Enterprises need to change their business model, transforming into technology powerhouses to survive the digital revolution. They must do it in the right way to stay competitive. Their focus must be to deliver value through software applications to their customers faster and more reliably than ever before.
Innovate or Risk Losing Everything
As agile start-up companies continue to disrupt the status quo of long-standing markets and industries, large enterprises are left with a troubling dilemma – innovate or die. This might seem like an extreme statement, but a look at Uber’s emergence as the perennial digital transformation example indicates just how real this problem is for large enterprises. The taxi business seemed like an immovable mainstay in metropolitan areas, but Uber introduced innovation that has seriously diminished (or, in some cases, entirely crushed) traditional taxi companies.
The new reality is that every company is a digital, software-powered company. IT projects and software functionality has permeated every aspect of every business – from backend processes all the way to customer-facing innovation. Staying competitive requires swift digital transformation capable of keeping pace with the ever-increasing demand for faster releases and updates. While small businesses and start-ups can thrive on this demand, large enterprises face many obstacles to speeding up software delivery.
While Facebook’s “move fast and break things” motto became the rallying cry for so many innovative companies, even the Web giant has had to shift its focus. The “move fast and break things” motto inherently means knowingly tolerate bugs in their releases, but as user expectations for a quality increase, this is no longer acceptable.
In 2014, Mark Zuckerberg changed Facebook’s motto to “move fast with stable infrastructure,” which highlights the key problem that every large enterprise is facing.
There are drivers behind the need to innovate and release software faster, but the question VPs are left with is, “how do we actually increase speed and be more responsive without losing control?” To answer this question, don’t look for small changes to project management or operations that could increase productivity – look to enterprise release management as a means of bridging the gap between engineering speed and project management visibility.
Main change drivers for Digital Transformation
For VPs with more on their plate than the idea of changing software delivery processes, the question “why implement enterprise release management right now?” may be looming large. There are three core delivery drivers originating from the business that are sparking a need for immediate change:
The Need for Acceleration
There has been plenty written about the advantages of adopting agile DevOps at the engineering level to help automate and streamline technical processes. However, less is mentioned of the need for project management teams to handle all of the different automation solutions the engineering teams deploy. With manual processes, there’s no way to accelerate support for the engineering side.
Risk Perspective
Every software release is accompanied by a certain level of risk for the business. Whether it’s a bug in a customer-facing system that leads to revenue loss or an internal IT system that crashes and diminishes productivity, software release risk must be managed. As delivery demand increases, project management teams must have visibility into the total risk landscape – something manual processes can’t provide.

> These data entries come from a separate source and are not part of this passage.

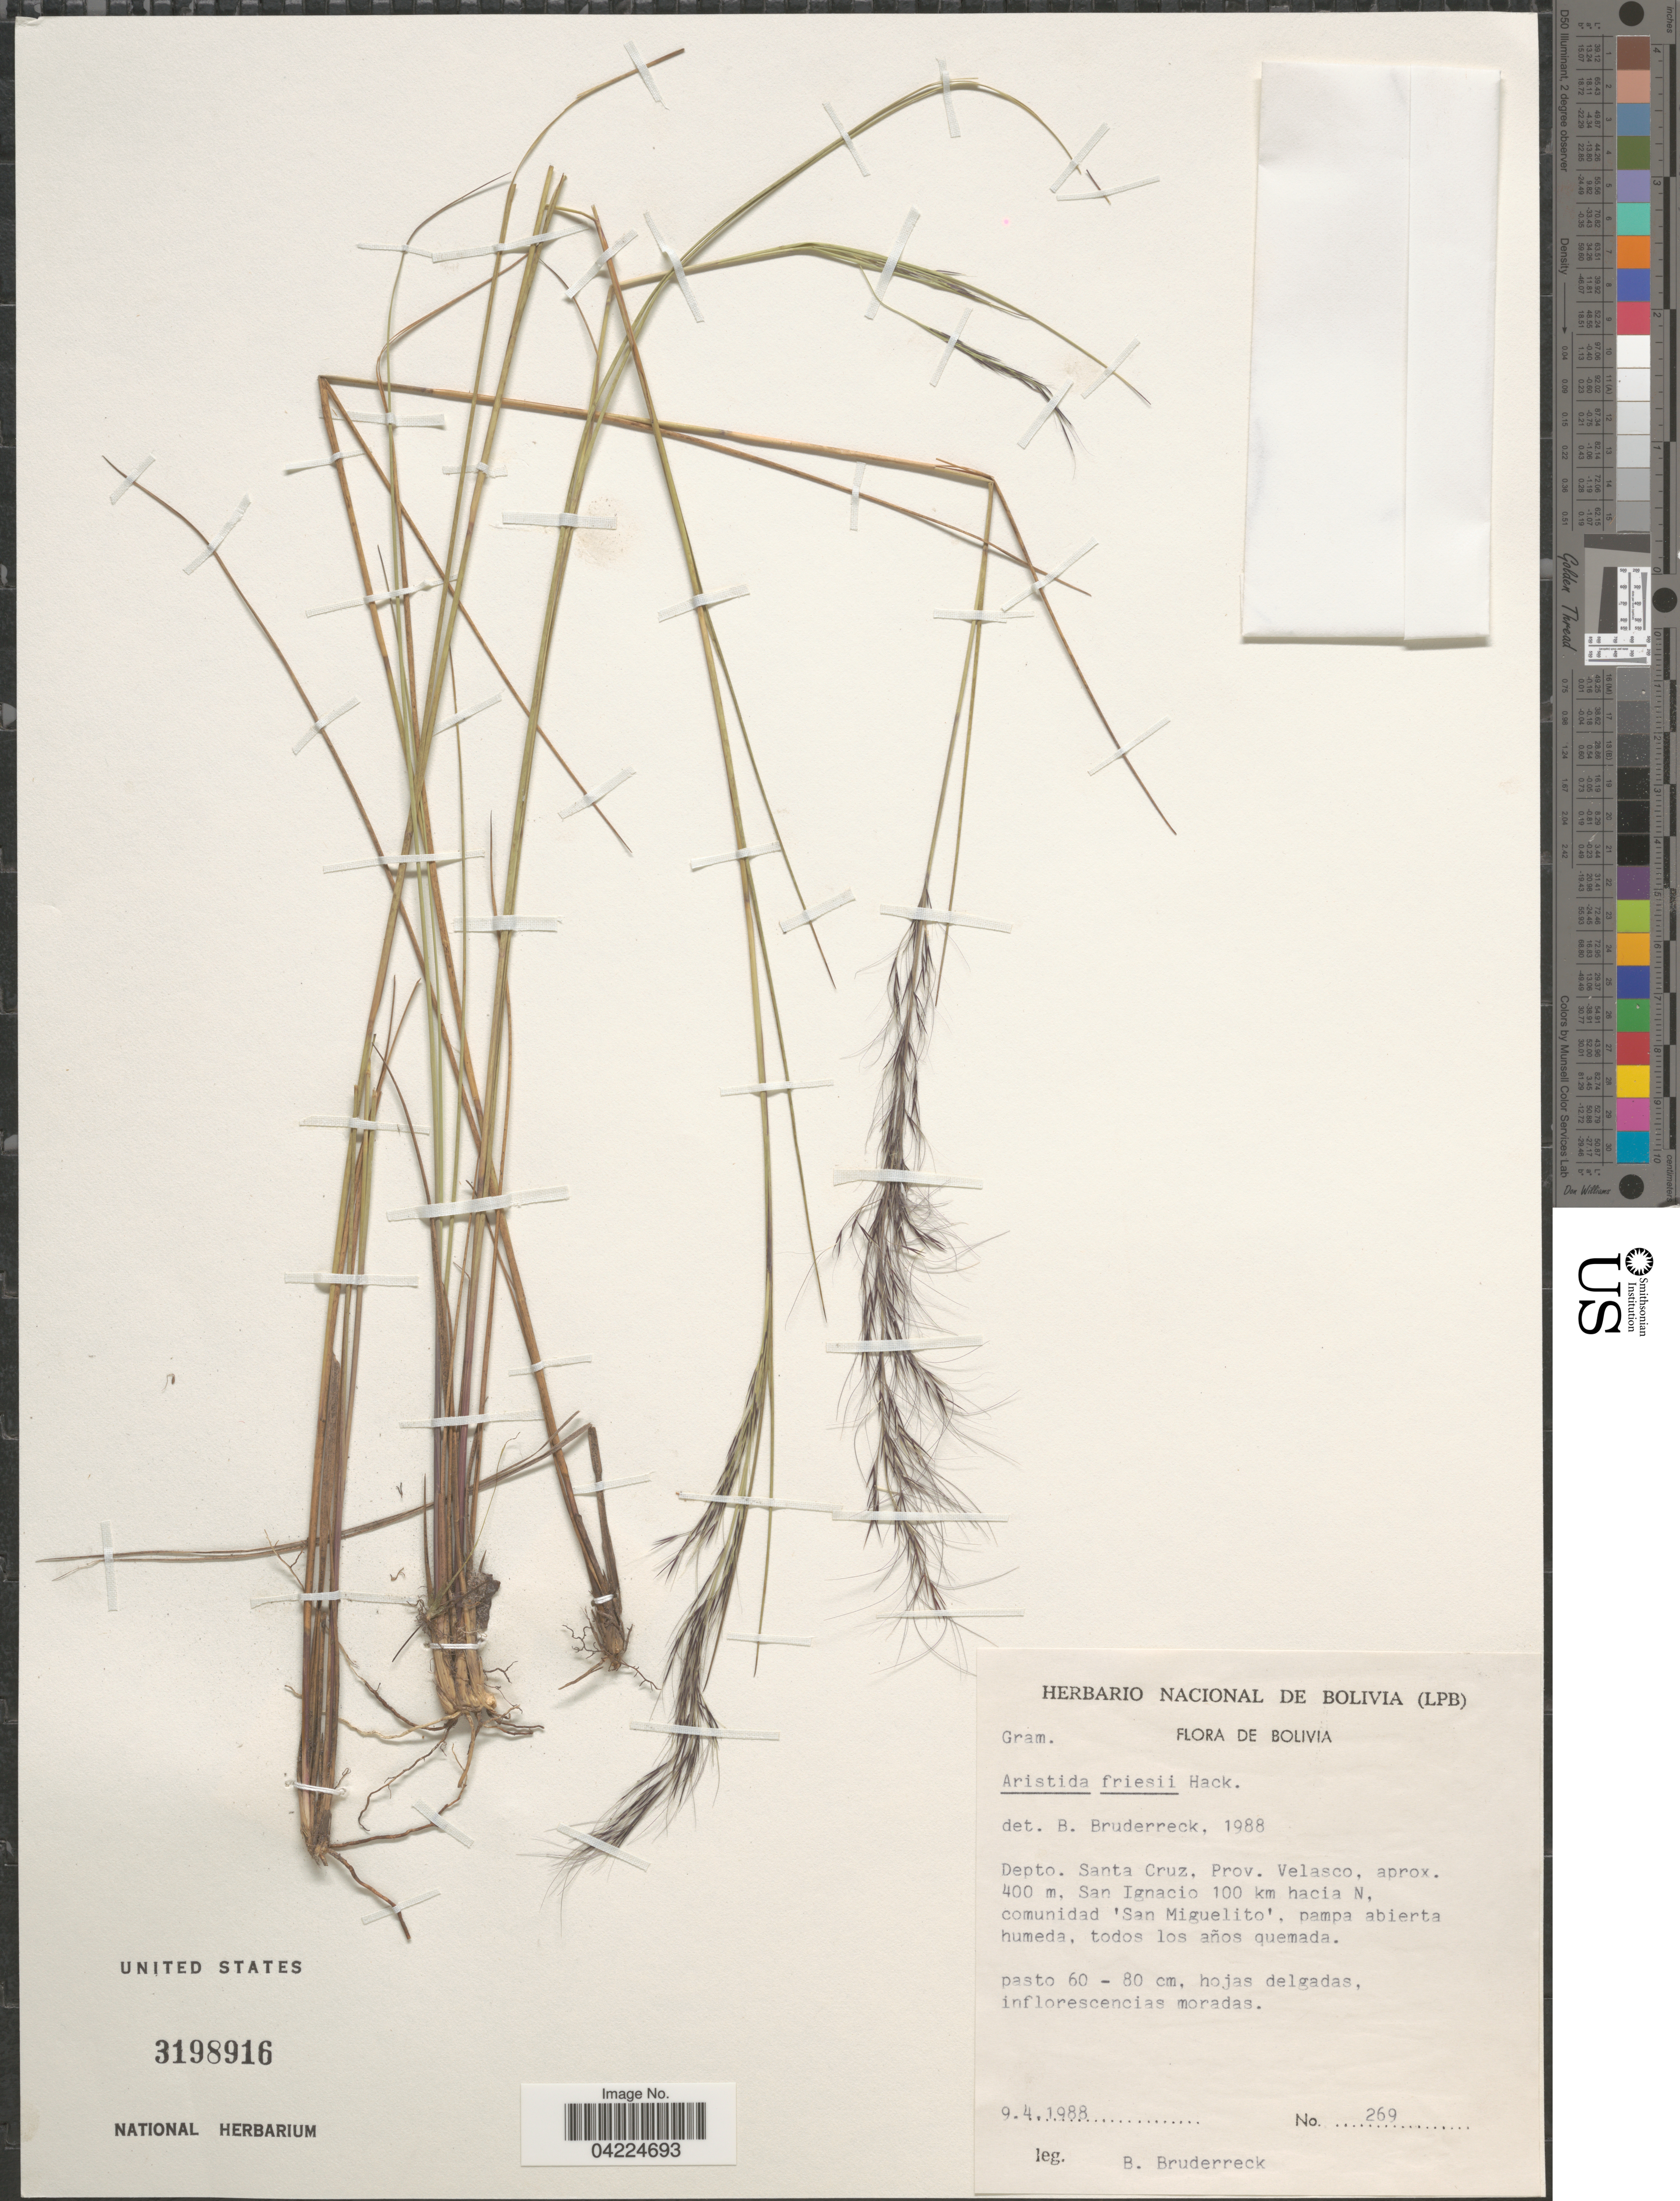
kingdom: Plantae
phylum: Tracheophyta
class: Liliopsida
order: Poales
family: Poaceae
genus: Aristida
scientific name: Aristida friesii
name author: Hack. ex Henr.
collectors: B. Bruderreck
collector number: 269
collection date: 1988-04-09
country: Bolivia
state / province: Santa Cruz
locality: Depto. Santa Cruz, Prov. Velasco, San Ignacio 100 km hacia N, comunidad 'San Miguelito', pampa abierta humeda, todos los años quemada.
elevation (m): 400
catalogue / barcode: US 3198916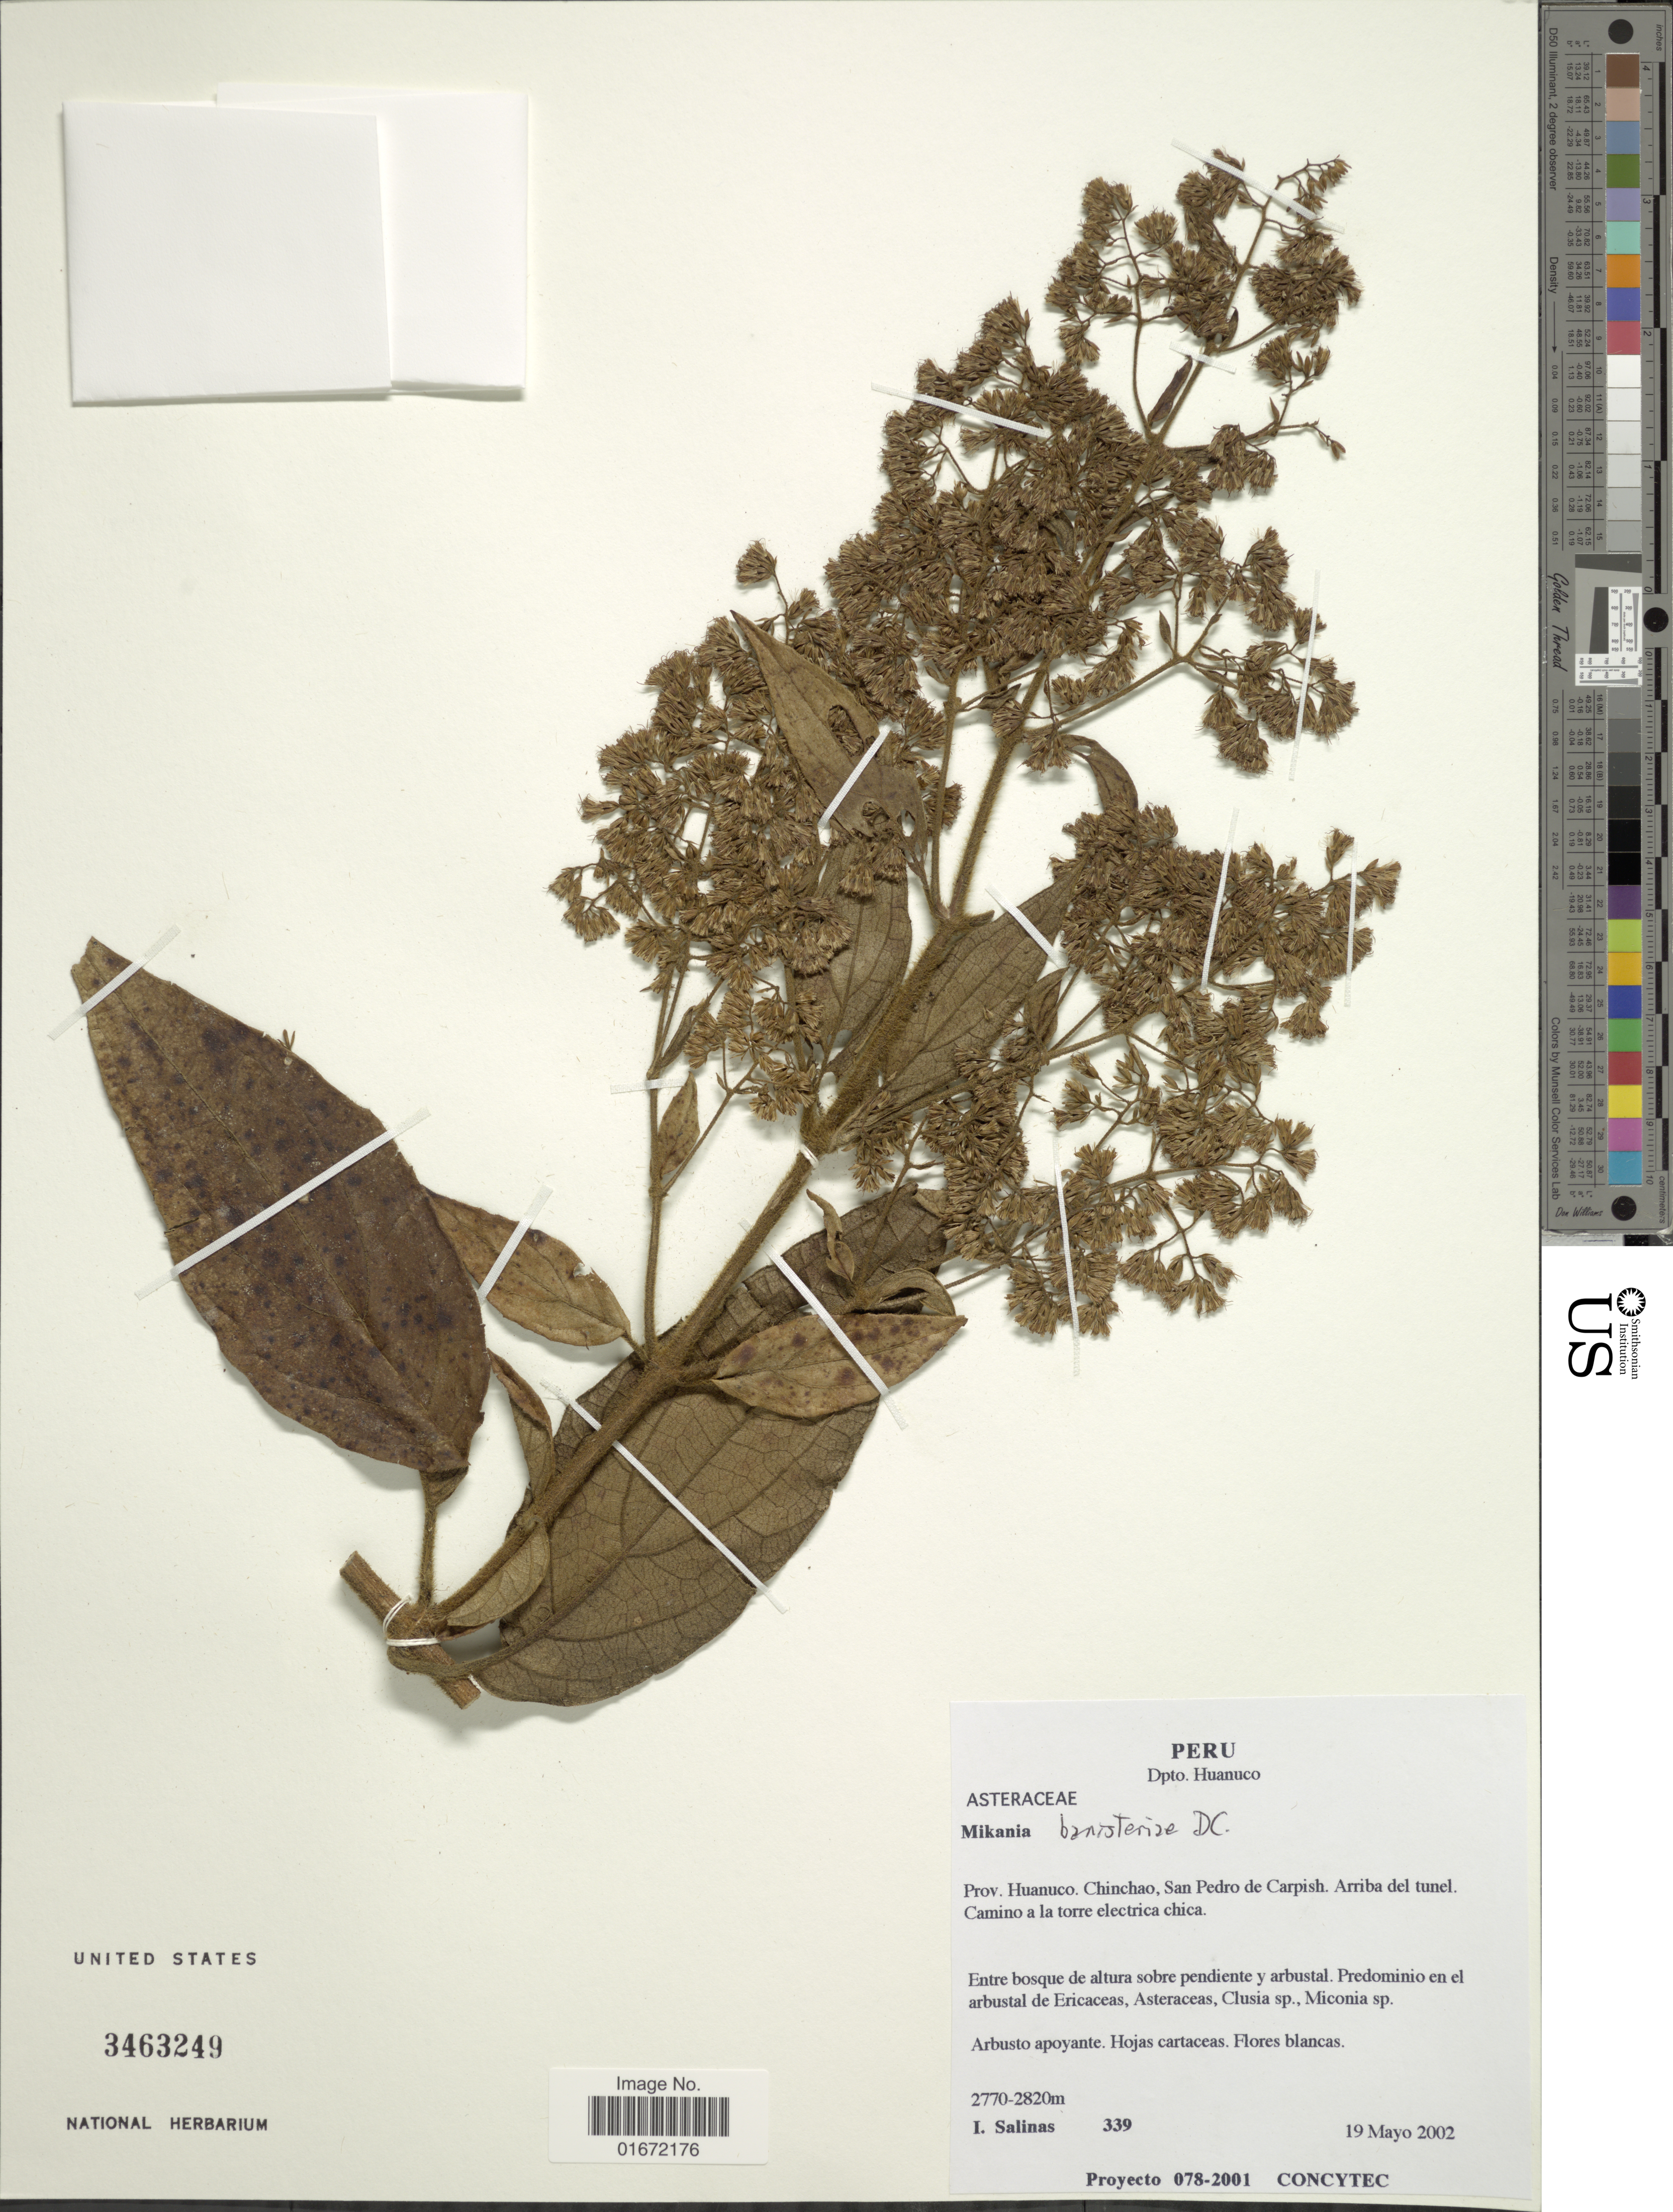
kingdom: Plantae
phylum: Tracheophyta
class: Magnoliopsida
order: Asterales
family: Asteraceae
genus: Mikania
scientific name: Mikania banisteriae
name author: DC.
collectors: I. Salinas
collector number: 339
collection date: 2002-05-19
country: Peru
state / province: Huánuco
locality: Dpto. Huanuco. Prov. Huanuco. Chinchao, San Pedro de Carpish. Arriba del tunel. Camino a la torre electrica chica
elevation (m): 2770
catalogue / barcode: US 3463249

Multiple Delivery Pipelines at the Engineering Level
When release schedules were based on a 12-month or bi-annual pace, it was much easier for project managers to track delivery pipelines. However, semi-daily or weekly cycles are creating a major overlap between delivery pipelines – and the sheer volume of delivery pipelines increases on a near-daily basis. Managing these pipelines with spreadsheets won’t work, driving the need for delivery management change.
It’s time to sunset manual processes
To think that the manual spreadsheet management strategies that most project management teams use to keep track of software releases can keep up with the rate of delivery demand is misguided. Even if project management teams are retaining some semblance of success in the beginning stages of digital transformation, there’s simply no way to manage increasingly automated releases at the necessary rate to remain competitive in the new digital reality.
Faster release cycles that support digital transformation – weekly or bi-weekly at least – are successful just 45% of the time, which is unacceptable for today’s large enterprises.
The top-down approach of automated enterprise release management gives project management teams the ability to plug into a litany of different technologies to create a level of coordination across projects, operations, and engineering functions that simply isn’t possible with current strategies. This coordination of the IT delivery process can dramatically increase project success even as the rate of delivery increases.
How can your organization become a software powerhouse? By implementing a release management function, increasing speed, visibility and reducing risk in the software delivery process.